Digging up existing foundations would incurr a similar cost. Some Council might insist in all rubble being crushed on site by machine and filling re-used where possible.

ChecK with your Council, you may need permission as technically a newly built house, to wallplate level could be consider as a "Substancially complete dwelling". Such a dwelling could then be considered Habital and require permission to demolish. Worth a phonecall be L.A to be 100% clear.
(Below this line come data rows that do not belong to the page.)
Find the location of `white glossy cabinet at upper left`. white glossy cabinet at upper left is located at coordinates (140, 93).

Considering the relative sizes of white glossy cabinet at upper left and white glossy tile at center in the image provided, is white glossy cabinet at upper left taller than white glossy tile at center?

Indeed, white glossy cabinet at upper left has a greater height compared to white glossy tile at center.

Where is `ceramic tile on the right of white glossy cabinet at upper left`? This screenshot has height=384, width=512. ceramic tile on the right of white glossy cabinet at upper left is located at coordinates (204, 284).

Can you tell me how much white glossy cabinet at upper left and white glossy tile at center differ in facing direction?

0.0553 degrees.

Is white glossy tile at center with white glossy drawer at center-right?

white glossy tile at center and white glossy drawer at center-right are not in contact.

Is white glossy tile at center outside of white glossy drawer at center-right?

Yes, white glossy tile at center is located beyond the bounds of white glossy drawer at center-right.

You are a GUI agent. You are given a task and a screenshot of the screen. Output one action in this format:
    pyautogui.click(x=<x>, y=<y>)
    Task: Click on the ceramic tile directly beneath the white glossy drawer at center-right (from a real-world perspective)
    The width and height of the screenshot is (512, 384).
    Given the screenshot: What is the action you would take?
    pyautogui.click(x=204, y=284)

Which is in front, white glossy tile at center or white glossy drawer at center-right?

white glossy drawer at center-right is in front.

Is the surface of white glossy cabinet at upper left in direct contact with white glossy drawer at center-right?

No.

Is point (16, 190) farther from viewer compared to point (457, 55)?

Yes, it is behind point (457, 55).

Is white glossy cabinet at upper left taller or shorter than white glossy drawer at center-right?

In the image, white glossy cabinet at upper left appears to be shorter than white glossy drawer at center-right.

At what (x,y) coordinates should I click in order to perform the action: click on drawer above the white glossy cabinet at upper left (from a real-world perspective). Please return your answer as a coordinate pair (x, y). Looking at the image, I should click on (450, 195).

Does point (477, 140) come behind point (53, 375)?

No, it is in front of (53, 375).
Get at least 3 written quotes from 3 local Groundworks Contractors.


----------



## Towger (29 Sep 2010)

http://www.askaboutmoney.com/showthread.php?t=110449&highlight=house+rebuilnd+in+clearing+cost


----------



## onq (29 Sep 2010)

babydays said:


> Given there's a rough industry estimate for the cost of building (E100 sq ft) is there also one for demolishing a house?
> 
> Interested in a site that has a half-built 3-bed house (blockwork in but roof not on) which would need demolishing first.....



+1 what RKQ has said about needing permission and I also note the following; -

Normally such demolitions are done within the context of a new development.
Cost will depend on several factors including;


restriction on working hours - noise, dust nuisance and neighbours etc.
total amount of tonnage to be moved - number of trucks required
existing contruction details - difficulty of breaking it up
requirement for segregation of building wastes on site
difficulty of site access both to and onto the site
working conditions on site - soft gronud etc
Somewhere in the region of €20,000 might clear a small site to ground floor slab level, but might not remove the slab, the foundations or the manholes and services, 
Removal of substructures is heavier breaking up /removal work over and above superstructure demolition and will tend to more hazardous conditions on site.

ONQ.

 [broken link removed]

 All advice on AAM is remote from the situation and cannot be relied upon                 as a defence or support - in and of itself - should  legal        action    be      taken.
 Competent legal and building professionals should be asked to advise in                 Real Life with rights to inspect and issue reports on the         matters    at      hand.


----------



## babydays (30 Sep 2010)

Thanks for the replies.
I've homework to do!


----------